= TASK GOAL =
Could you retype each of the rows below word for word, with nothing changed?

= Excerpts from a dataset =
********

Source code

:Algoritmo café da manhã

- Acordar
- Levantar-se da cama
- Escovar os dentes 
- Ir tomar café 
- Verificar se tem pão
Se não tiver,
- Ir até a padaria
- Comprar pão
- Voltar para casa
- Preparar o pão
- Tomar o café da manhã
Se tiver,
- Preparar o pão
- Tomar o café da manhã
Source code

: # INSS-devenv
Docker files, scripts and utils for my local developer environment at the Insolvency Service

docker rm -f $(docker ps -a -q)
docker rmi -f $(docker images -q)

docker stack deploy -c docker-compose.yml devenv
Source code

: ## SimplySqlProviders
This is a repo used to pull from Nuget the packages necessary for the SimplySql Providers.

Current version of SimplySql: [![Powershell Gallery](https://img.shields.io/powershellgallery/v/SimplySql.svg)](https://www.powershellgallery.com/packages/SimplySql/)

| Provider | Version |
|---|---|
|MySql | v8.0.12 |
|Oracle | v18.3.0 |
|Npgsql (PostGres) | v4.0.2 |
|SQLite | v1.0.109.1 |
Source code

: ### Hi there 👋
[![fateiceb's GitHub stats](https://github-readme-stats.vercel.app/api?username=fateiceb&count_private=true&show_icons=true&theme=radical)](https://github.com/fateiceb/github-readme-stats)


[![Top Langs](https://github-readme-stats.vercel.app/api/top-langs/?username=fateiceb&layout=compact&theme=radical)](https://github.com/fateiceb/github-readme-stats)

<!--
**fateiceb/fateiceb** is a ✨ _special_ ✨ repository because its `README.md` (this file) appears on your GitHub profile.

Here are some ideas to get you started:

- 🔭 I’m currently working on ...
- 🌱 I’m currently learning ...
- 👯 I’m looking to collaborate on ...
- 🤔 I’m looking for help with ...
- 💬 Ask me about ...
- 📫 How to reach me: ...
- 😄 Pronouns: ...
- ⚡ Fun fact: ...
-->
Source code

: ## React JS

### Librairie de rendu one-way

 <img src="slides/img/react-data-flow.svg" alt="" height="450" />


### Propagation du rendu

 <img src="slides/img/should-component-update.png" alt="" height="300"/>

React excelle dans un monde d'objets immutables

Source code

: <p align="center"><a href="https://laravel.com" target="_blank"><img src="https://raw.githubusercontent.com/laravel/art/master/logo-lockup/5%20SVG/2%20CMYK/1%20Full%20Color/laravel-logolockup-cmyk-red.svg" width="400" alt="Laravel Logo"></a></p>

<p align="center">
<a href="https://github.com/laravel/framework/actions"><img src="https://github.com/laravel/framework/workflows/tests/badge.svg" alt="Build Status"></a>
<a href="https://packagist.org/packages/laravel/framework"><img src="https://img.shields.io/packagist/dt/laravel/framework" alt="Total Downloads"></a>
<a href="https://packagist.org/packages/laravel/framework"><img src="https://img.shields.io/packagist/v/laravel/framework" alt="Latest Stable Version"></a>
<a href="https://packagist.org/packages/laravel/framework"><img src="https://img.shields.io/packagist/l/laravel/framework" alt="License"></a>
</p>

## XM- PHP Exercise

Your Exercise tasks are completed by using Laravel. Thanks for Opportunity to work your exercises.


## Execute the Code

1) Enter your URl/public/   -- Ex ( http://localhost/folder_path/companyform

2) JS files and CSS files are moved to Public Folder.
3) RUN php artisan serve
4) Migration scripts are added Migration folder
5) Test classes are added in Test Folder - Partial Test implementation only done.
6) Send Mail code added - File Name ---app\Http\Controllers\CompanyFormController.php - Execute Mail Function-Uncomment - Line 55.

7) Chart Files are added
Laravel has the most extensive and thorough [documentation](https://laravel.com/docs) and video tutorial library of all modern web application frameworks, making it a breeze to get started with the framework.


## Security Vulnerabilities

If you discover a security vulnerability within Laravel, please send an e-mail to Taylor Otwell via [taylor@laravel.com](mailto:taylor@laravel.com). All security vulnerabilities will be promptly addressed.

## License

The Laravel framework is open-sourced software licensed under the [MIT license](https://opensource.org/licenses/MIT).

********

= ANSWER TO THIS PROBLEM =
Source code

:Algoritmo café da manhã

- Acordar
- Levantar-se da cama
- Escovar os dentes 
- Ir tomar café 
- Verificar se tem pão
Se não tiver,
- Ir até a padaria
- Comprar pão
- Voltar para casa
- Preparar o pão
- Tomar o café da manhã
Se tiver,
- Preparar o pão
- Tomar o café da manhã
Source code

: # INSS-devenv
Docker files, scripts and utils for my local developer environment at the Insolvency Service

docker rm -f $(docker ps -a -q)
docker rmi -f $(docker images -q)

docker stack deploy -c docker-compose.yml devenv
Source code

: ## SimplySqlProviders
This is a repo used to pull from Nuget the packages necessary for the SimplySql Providers.

Current version of SimplySql: [![Powershell Gallery](https://img.shields.io/powershellgallery/v/SimplySql.svg)](https://www.powershellgallery.com/packages/SimplySql/)

| Provider | Version |
|---|---|
|MySql | v8.0.12 |
|Oracle | v18.3.0 |
|Npgsql (PostGres) | v4.0.2 |
|SQLite | v1.0.109.1 |
Source code

: ### Hi there 👋
[![fateiceb's GitHub stats](https://github-readme-stats.vercel.app/api?username=fateiceb&count_private=true&show_icons=true&theme=radical)](https://github.com/fateiceb/github-readme-stats)


[![Top Langs](https://github-readme-stats.vercel.app/api/top-langs/?username=fateiceb&layout=compact&theme=radical)](https://github.com/fateiceb/github-readme-stats)

<!--
**fateiceb/fateiceb** is a ✨ _special_ ✨ repository because its `README.md` (this file) appears on your GitHub profile.

Here are some ideas to get you started:

- 🔭 I’m currently working on ...
- 🌱 I’m currently learning ...
- 👯 I’m looking to collaborate on ...
- 🤔 I’m looking for help with ...
- 💬 Ask me about ...
- 📫 How to reach me: ...
- 😄 Pronouns: ...
- ⚡ Fun fact: ...
-->
Source code

: ## React JS

### Librairie de rendu one-way

 <img src="slides/img/react-data-flow.svg" alt="" height="450" />


### Propagation du rendu

 <img src="slides/img/should-component-update.png" alt="" height="300"/>

React excelle dans un monde d'objets immutables

Source code

: <p align="center"><a href="https://laravel.com" target="_blank"><img src="https://raw.githubusercontent.com/laravel/art/master/logo-lockup/5%20SVG/2%20CMYK/1%20Full%20Color/laravel-logolockup-cmyk-red.svg" width="400" alt="Laravel Logo"></a></p>

<p align="center">
<a href="https://github.com/laravel/framework/actions"><img src="https://github.com/laravel/framework/workflows/tests/badge.svg" alt="Build Status"></a>
<a href="https://packagist.org/packages/laravel/framework"><img src="https://img.shields.io/packagist/dt/laravel/framework" alt="Total Downloads"></a>
<a href="https://packagist.org/packages/laravel/framework"><img src="https://img.shields.io/packagist/v/laravel/framework" alt="Latest Stable Version"></a>
<a href="https://packagist.org/packages/laravel/framework"><img src="https://img.shields.io/packagist/l/laravel/framework" alt="License"></a>
</p>

## XM- PHP Exercise

Your Exercise tasks are completed by using Laravel. Thanks for Opportunity to work your exercises.


## Execute the Code

1) Enter your URl/public/   -- Ex ( http://localhost/folder_path/companyform

2) JS files and CSS files are moved to Public Folder.
3) RUN php artisan serve
4) Migration scripts are added Migration folder
5) Test classes are added in Test Folder - Partial Test implementation only done.
6) Send Mail code added - File Name ---app\Http\Controllers\CompanyFormController.php - Execute Mail Function-Uncomment - Line 55.

7) Chart Files are added
Laravel has the most extensive and thorough [documentation](https://laravel.com/docs) and video tutorial library of all modern web application frameworks, making it a breeze to get started with the framework.


## Security Vulnerabilities

If you discover a security vulnerability within Laravel, please send an e-mail to Taylor Otwell via [taylor@laravel.com](mailto:taylor@laravel.com). All security vulnerabilities will be promptly addressed.

## License

The Laravel framework is open-sourced software licensed under the [MIT license](https://opensource.org/licenses/MIT).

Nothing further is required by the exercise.